10 What follows then? “Having food and covering, let us be therewith content; for they who wish to be rich fall into temptation, and many and hurtful lusts, which drown men in destruction and perdition. For avarice is the root of all evil, which some following after, have erred from the faith.” Now consider what they have abandoned. Grieved you are that they have abandoned this, but see now in what they have entangled themselves. Hear; “They have erred from the faith, and entangled themselves in many sorrows.”

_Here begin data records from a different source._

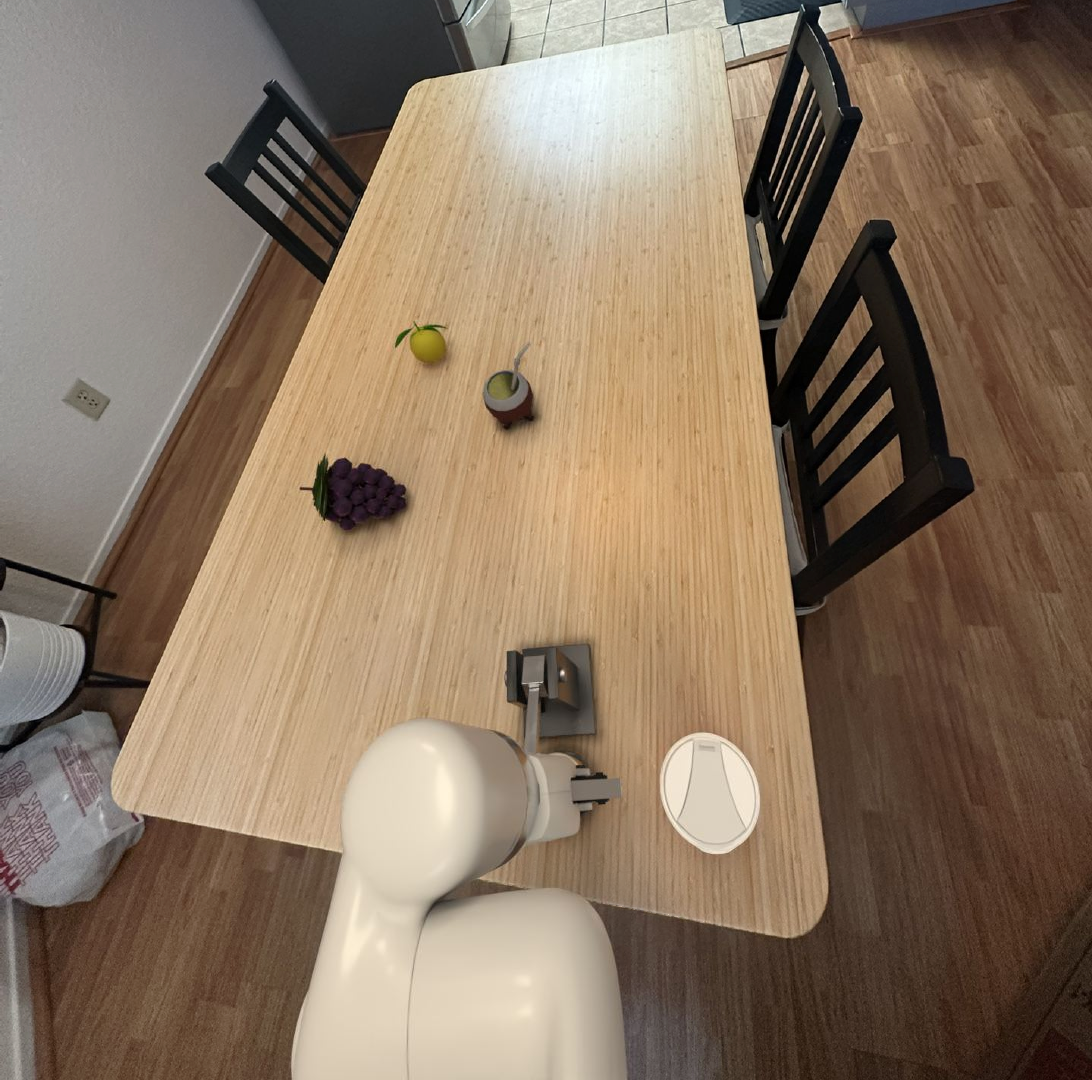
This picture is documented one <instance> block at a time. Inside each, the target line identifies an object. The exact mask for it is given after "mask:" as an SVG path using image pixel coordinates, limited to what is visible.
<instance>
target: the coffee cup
mask: <svg viewBox="0 0 1092 1080" xmlns="http://www.w3.org/2000/svg"><path fill="white" fill-rule="evenodd" d="M659 793H660V794H659V795H660V798H661V802H662V803H661V804H662V805H663V809H664V812H665V814H666V816H667V818H668V820H669V822H670V824H672V826H673V828H674V830H676V832H678V834H679V835H680V836H681V837H682V838H683V839H684V840H686V841H687V842H688V843H690V844H691V845H692V846H695V847H696V848H697V849H699V850H701V851H702V852H703V853H707V854H712V855H722V854H723V855H724V854H728V853H729V854H730V852H731V851H733V850H734V849H736V848H737V847H739V846H740V845H742V844H743V843H744V842H745V841H746V840H747V839H748V838H749V837H750V835H751V834H752V833H753V831H754V828H755V826H756V824H757V821H758V818H759V815H760V809H761V808H760V807H761V795H760V793H761V792H760V787H759V782H758V779H757V776H756V773H755V771H754V769H753V767H752V765H751V764H750V762H749V760H748V758H747V757H746V756H745V755H744V753H743V752H742V751H741V750H740V748H738V746H737V745H735V744H734V743H732V742H731V741H730V740H728V739H726V738H725V737H722V736H721V735H718V734H715V733H711V732H695V733H691V734H688V735H685V736H683V737H682V738H680V739H679V740H677V741H676V742H674V744H673V745H672V746H671V747H670V749H669V750H668V751H667V753H666V754H665V757H664V759H663V762H662V764H661V768H660V773H659Z"/></svg>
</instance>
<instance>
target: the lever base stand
mask: <svg viewBox="0 0 1092 1080" xmlns="http://www.w3.org/2000/svg"><path fill="white" fill-rule="evenodd" d="M505 655H506V670H505V672H504V676H503V677H504V679H503V680H504V685H505V687H506V703H508V704H511V705H514V706H516V707H519V708H522V710H523V711H522V712H523V714H522V715H523V738H524V739H525V732H526V717H527V703H528V698H526V695H525V692H524V690H523V687H522V684H521V682H522V669H523V657H529V656H541V655H545V657H546V660H547V677H548V697H541V710H540V731H539V739H547V738H559V737H560V738H563V737H576V736H577V737H578V736H594V735H598V729H597V717H596V704H595V691H594V680H593V679H594V678H593V666H592V651H591V645H590V643H579V644H567V645H553V646H544V647H543V646H542V647H531V648H530V647H529V648H522V649H521V652H519V651H518V650H517V649H516V650H515V649H514V650H507V651H506V653H505Z"/></svg>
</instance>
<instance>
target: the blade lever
mask: <svg viewBox="0 0 1092 1080" xmlns="http://www.w3.org/2000/svg"><path fill="white" fill-rule="evenodd" d="M521 684H522V687H523V690H524V692H525V695H526V698H528V703H527V717H526V732H525V738H524V748H523V749H524V750H525V752H528V753H539V748H540V738H539V731H540V710H541V697H548V677H547V660H546V657H545V655H541V656H529V657H523V669H522V682H521Z"/></svg>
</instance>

But who? “They who wish to be rich.” It is one thing to be rich, another to wish to become rich. He is rich, who is born of rich parents, and he is rich not because he wished it, but because many left him their inheritances. His wealth I see, I make no question as to the pleasure he takes in it. In this Scripture it is covetousness that is condemned, not gold, or silver, or riches, but covetousness. For they who do not wish to become rich, or do not care about it, who do not burn with covetous desires, nor are inflamed by the fires of avarice, but who yet are rich, let them hear the Apostle (it has been read today), “Charge them that are rich in this world.” Charge them what?
Charge them before all things, not to be proud in their conceits, for there is nothing which riches do so much generate as pride. Each several fruit, each several grain of grain, each several tree, has its peculiar worm, and the worm of the apple is of one kind, and of the pear another, and of the bean another, and of the wheat another. The worm of riches is pride.